My opinion is that perhaps the ' 'potential' or latent talent is there, but it's just below the surface.


ANd that decision, as made by Tane Edmed, Noah, Will Skelton to go overseas is the catalyst to activate the latent and bring it to the surface.


Based on my personal experience of leaving Oz and spending 14 months o/s, I was fully away from home and all usual support systems and past memories that reminded me of the past.


Ooverseas, they weren't there. I had t o survive, I could invent myself as who I wanted, and there was no one to blame but me.


It bought me alive, focused my efforts towards what I wanted and people largely accepted me for who I was and how I turned up.

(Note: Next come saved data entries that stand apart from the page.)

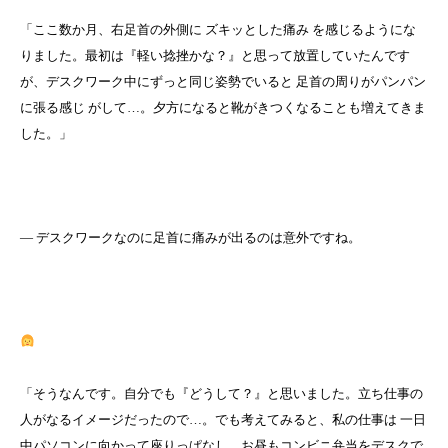
「ここ数か月、右足首の外側に ズキッとした痛み を感じるようにな
りました。最初は『軽い捻挫かな？』と思って放置していたんです
が、デスクワーク中にずっと同じ姿勢でいると 足首の周りがパンパン
に張る感じ がして…。夕方になると靴がきつくなることも増えてきま
した。」
― デスクワークなのに足首に痛みが出るのは意外ですね。
「そうなんです。自分でも『どうして？』と思いました。立ち仕事の
人がなるイメージだったので…。でも考えてみると、私の仕事は 一日
中パソコンに向かって座りっぱなし。お昼もコンビニ弁当をデスクで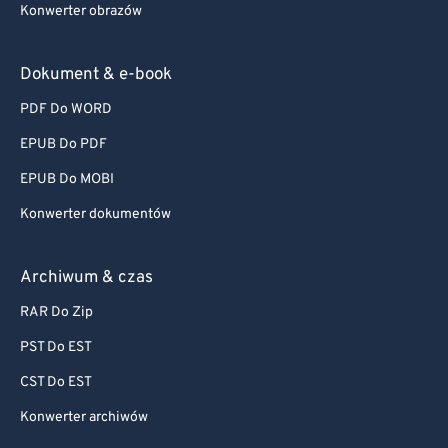
Konwerter obrazów
Dokument & e-book
PDF Do WORD
EPUB Do PDF
EPUB Do MOBI
Konwerter dokumentów
Archiwum & czas
RAR Do Zip
PST Do EST
CST Do EST
Konwerter archiwów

So my suggestion is to make overseas scholarships for younger players and older too so they can benefit from the value offered by overseas coaching acumen, established systems, higher intensity competition which like the pressure that turns coal into diamonds, can produce more Skeltons, Arnold's, Kellaways and the like.


After the Lion's tour say, create 20 x $10,000 scholarships for players to travel and play overseas.


Set up a HECS style arrangement if necessary to recycle these funds ongoingly.


Ooverseas travel, like parenthood or difficult life situations brings out people's physical and emotional strengths in my own experiences, let's use it in rugby.